For the second consecutive postseason the Boston Bruins made quick work of the Carolina Hurricanes. While the 2020 sequel was undoubtedly more competitive than its 2019 predecessor (in which Boston outscored Carolina 17-5), it still has left Carolina supporters scratching their heads.
There were a myriad of problems that have been attributed to the loss. A lack of toughness, subpar goaltending and undisciplined penalties have all been blamed. But today we’ll look at another facet of the Hurricanes game that was exposed against the Bruins: their breakout and reliance on stretch passes.
The stretch pass, usually a two line pass, is a low-percentage play, that can potentially yield high rewards. In its optimal usage a stretch pass can catch the opposing team napping and spring a breakaway or odd man rush.
Unfortunately, in the series against Boston, Carolina relied far too heavily on long passes, even when the stingy Bruins defense did not give them a good look.
In Game 1, Dougie Hamilton tries a long lead pass to a well-contained Teuvo Teravainen, but Teravainen cannot get his stick to the puck and it goes for icing.
Hamilton has tons of ice to skate and create with his own legs, but settles for a low percentage pass.
In Game 3, Hamilton gets caught flat-footed, as David Krejci pressures, and again ices the puck.
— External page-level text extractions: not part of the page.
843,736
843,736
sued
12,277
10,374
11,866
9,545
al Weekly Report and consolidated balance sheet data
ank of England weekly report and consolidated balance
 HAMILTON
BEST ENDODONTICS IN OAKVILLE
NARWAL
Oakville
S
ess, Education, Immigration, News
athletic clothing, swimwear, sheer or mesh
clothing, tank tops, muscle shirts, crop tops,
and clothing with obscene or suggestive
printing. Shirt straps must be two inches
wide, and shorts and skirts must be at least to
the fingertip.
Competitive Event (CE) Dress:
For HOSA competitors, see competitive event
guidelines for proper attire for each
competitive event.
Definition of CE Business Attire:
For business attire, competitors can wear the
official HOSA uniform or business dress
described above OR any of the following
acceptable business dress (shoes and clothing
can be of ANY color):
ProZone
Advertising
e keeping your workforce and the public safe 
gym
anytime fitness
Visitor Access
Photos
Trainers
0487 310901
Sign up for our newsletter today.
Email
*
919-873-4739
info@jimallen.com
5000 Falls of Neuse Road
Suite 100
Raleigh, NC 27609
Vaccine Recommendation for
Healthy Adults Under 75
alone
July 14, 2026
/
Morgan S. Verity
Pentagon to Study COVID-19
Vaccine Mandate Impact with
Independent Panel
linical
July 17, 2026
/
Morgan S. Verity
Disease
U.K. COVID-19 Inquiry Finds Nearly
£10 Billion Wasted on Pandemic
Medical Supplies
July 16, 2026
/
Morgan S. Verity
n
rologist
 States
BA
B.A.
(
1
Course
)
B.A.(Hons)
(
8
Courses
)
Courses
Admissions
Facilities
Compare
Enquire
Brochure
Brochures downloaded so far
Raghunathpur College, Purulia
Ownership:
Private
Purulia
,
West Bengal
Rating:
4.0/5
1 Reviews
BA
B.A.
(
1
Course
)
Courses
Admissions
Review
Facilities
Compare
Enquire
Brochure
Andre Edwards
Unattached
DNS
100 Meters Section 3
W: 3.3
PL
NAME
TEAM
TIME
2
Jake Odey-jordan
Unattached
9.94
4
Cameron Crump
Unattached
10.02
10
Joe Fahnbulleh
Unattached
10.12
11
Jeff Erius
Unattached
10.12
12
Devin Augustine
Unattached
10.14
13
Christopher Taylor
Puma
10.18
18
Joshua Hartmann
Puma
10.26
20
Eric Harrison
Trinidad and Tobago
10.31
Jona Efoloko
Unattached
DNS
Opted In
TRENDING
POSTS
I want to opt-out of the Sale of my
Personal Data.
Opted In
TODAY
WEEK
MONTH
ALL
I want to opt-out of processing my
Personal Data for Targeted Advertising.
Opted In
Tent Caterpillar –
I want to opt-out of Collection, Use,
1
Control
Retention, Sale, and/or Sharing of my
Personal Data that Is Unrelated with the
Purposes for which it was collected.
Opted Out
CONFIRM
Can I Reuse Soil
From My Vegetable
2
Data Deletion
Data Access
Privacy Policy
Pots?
Standing still puts Hamilton in a difficult position and leaves him few options, but to try the long pass.
Jaccob Slavin also failed to connect on a long seam pass which the Bruins were able to quickly take care of.
The missed passes aren’t entirely on the defensemen. In each of the above clips it is difficult to find a forward low enough to the puck to give Slavin or Hamilton much of a better option.
The failure to connect on stretch passes even dates back to last year’s Eastern Conference Final matchup.
Obviously the goal is to avoid icings and connect on passes to spring high danger chances. But the stretch pass is a low percentage play, of course not all of them will connect perfectly. But the Hurricanes hope that their frequent usage of long passes can at least negate the icing by tipping the puck into the zone and going to work on an aggressive forecheck.
That worked against the discombobulated mess that was the New York Rangers. The tip-in method finds success against teams with less talent or structure. But against a well-oiled machine like the Bruins, the tip-ins only worked to set up a quick Boston breakout.
Teravainen is able to redirect Joel Edmundson’s pass and the Hurricanes pursue, but the Bruins execute two passes and are quickly out of their own end.
And it was not a one off. Over and over in the film, a failed Carolina stretch pass led to an easy Boston breakout, often aided by competent puck handling from a netminder.
And once again appeared in last year’s series. The same phenomenon was on display in last year’s sweep.
In all of these instances the Hurricanes failed to get in on the forecheck quickly enough and never even get a stick on the puck. They fail because the Hurricanes either do not have the proper numbers or positional discipline to disrupt Boston’s precise breakout.
Even in the rare occasion that the Hurricanes were able to complete a stretch pass, Boston’s tight defensive gaps quickly turned them into turnovers.
Again in this situation, the Carolina defense has room to skate, but instead opts for the a contested two line pass.
The Hurricanes are at their best when their defensemen are moving their feet and jumping into the play. Stretch passes can be an effective tool to have, but Carolina has too often passed up the option to create with their legs and short, simple passes in favor of the long ball. Despite the fact that there are a few excellent passers on the back end, Carolina must decrease their reliance on long, low percentage passes in order to elevate their game to compete against the league’s best.